Corneal Opacity Induced by Light in a Mouse Model of Gelatinous Drop-Like Corneal Dystrophy
概要
〔目的(Purpose)〕
膠様滴状角膜ジストロフィ(GDLD)の病態解析のため、原因遺伝子であるtacstd2遺伝子欠損マウスを作製し、その表現型を解析した。また妥当性を確認するため角膜上皮の脆弱性の検討、tight-junctionの有無を解析した。新たな知見として創傷治癒の差異の検討、光照射による角膜病変の有無につき検討した。
〔方法(Methods)〕
マウスtacstd2遺伝子を欠失させたKOマウスを作製した。生後1年半以上経過したマウス全34眼(ホモ接合型16眼、野生型18眼)の角膜病変の有無を横断的に確認し、遺伝子型、混濁率の関係を調べた。また病理組織像についても検討した。

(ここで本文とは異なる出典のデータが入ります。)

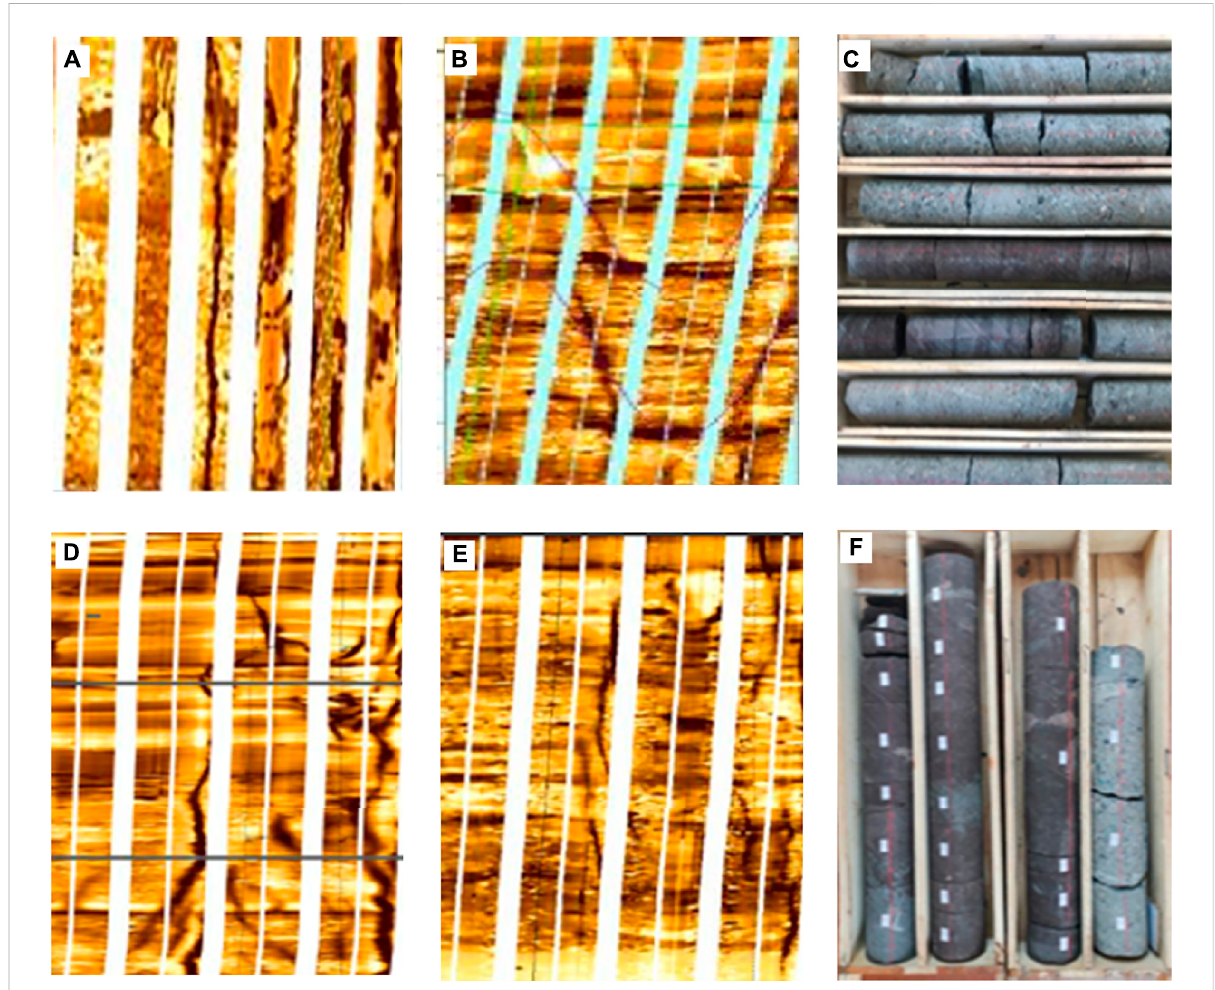
FIGURE 5 Development characteristics of fractures in imaging resistivity and cores. (A) . Glutenite, Dinan 14 well, 4000 m – 4008 m; (B) Glutenite, Dinan 15 well, 3721 m – 3735 m; (C) Core, Dinan 15 well, 3,731.8 m – 3,739.1 m; (D) Glutenite, Dinan 14 well, 4,000 m – 4,008 m; (E) Glutenite, Dinan 15 well, 3,795 m – 3,797 m; (F) Core, Dinan 15 well, 3,796.5 m – 3,799.8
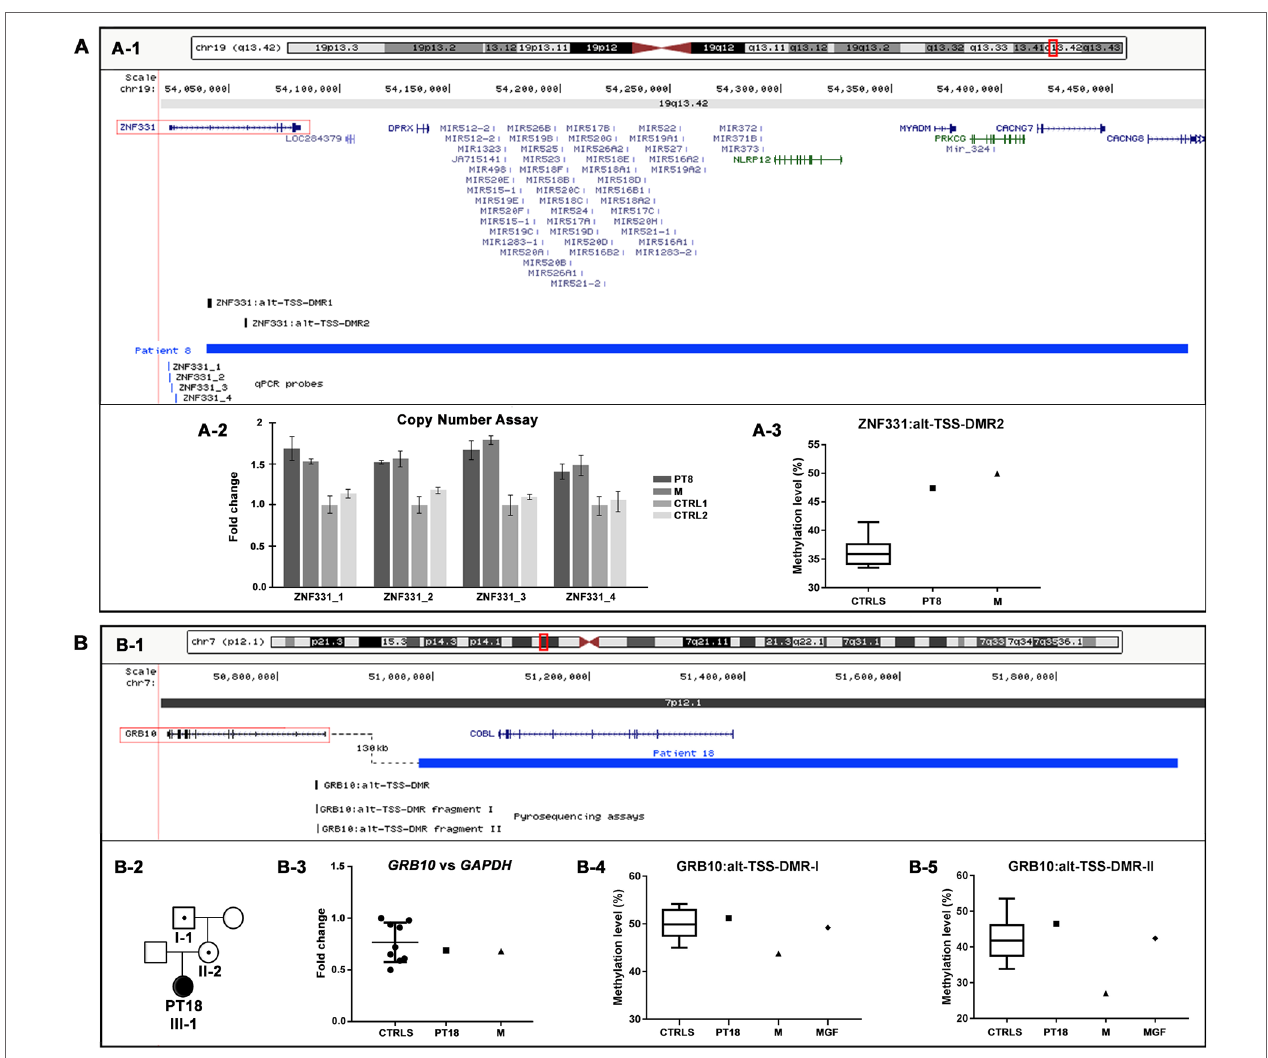
FIGURE 3 | Physical map of the genomic regions and molecular characterization of the potentially pathogenic CNVs identified by array CGH. The 19q13.42 (A-1) and 7p12.1 (B-1) regions showing in blue the duplication identified in patients 8 (A-1) and 18 (B-1) . The RefSeq genes are depicted in dark blue, and the OMIM disease genes in green; the candidate genes are illustrated by red boxes, and the differentially methylated regions (DMRs) in black. The positions of pyrosequencing assays and qPCR probes used in the CNVs’ molecular characterization are reported in black and blue, respectively. The images are a modification of a version obtained from the UCSC Genome Browser (human genome assembly GRCh37/hg19). (A-2) Copy number analysis by using qPCR probes specific for ZNF331 gene promoter confirmed the entire duplication of ZNF331 gene in both patient 8 and her mother (M). (A-3) Pyrosequencing analysis performed on blood DNA of the ZNF331:alt- TSS-DMR2 showed an hypermethylation level in both patient 8 and her mother (M) compared with healthy controls. (B-2) Patient 18’s family tree showing duplication transmission. (B-3) Relative expression of GRB10 blood mRNA in patient 18 and her mother (M), compared with healthy controls. Data were normalized against GAPDH as housekeeping gene; similar results were obtained using TBP , HMBS , and RPLP0 as normalizer (data not shown). (B - 4 , B - 5) Pyrosequencing analysis of the GRB10:alt-TSS-DMR performed on blood DNA showed a methylation level in patient 18 and her maternal grandfather (MGF) compared with healthy controls with both assays, while in patient 18’s mother (M), a hypomethylation level was detected with both assays. CNVs, copy number variants; CGH, comparative genomic hybridization; OMIM, Online Mendelian Inheritance in Man; qPCR, quantitative polymerase chain reaction; UCSC, University of California Santa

角膜上皮の脆弱性の確認のためフルオレセイン染色を用いて、生後6週間の混濁のないマウス全48眼(ホモ接合型24眼、野生型24眼)のdelayed stainの染色面積を測定した。またtight-junctionの有無も検討した。さらに、生後6-16週間の混濁のないマウスを用いて(ホモ接合型8眼、野生型7眼)角膜創傷治癒過程の違いを検討した。光と角膜混濁との関係を調べるために、開瞼後1ヵ月間、光照射(150luxまたは630lux)したマウス全96眼(ホモ接合型48眼、野生型48眼)の角膜病変の有無を確認し、遺伝子型、混濁率の関係を調べ検討した。
〔成績(Results)〕
ホモ接合型マウスの組織を用いてRT-PCRによりマウスtacstd2遺伝子が発現していないことを確認した。角膜中央部に血管新生を伴う隆起状の混濁または帯状の混濁が観察され、全混濁発症数はホモ接合型10眼、野生型11眼であった。なかでも重度の混濁発症数はホモ接合型10眼、野生型4眼であった。重度の混濁の混濁率は遺伝子型(ホモ接合型)と強く相関していた。ヒトGDLDと同様に、KOマウスは有意に角膜上皮のdelayed stainを認め、また8割においてtight-junctionの喪失を認めた。創傷治癒では24時間時に有意な遅延を認めた。光照射実験では開瞼後630lux光照射したマウスのみ混濁を認め、そのなかでもKOマウスが有意に混濁を発症していた。
〔総括(Conclusion)〕
マウスtacstd2遺伝子を欠失させたKOマウスでは重度の混濁が有意に発症した。また角膜上皮の脆弱性を認め、tight-junctionの消失も示した。さらに創傷治癒の遅延や光による混濁誘発などの新しい知見も認められ、このマウスは、GDLDのさらなる病態解明、新しい治療法開発のための強力なツールとなると考えられた。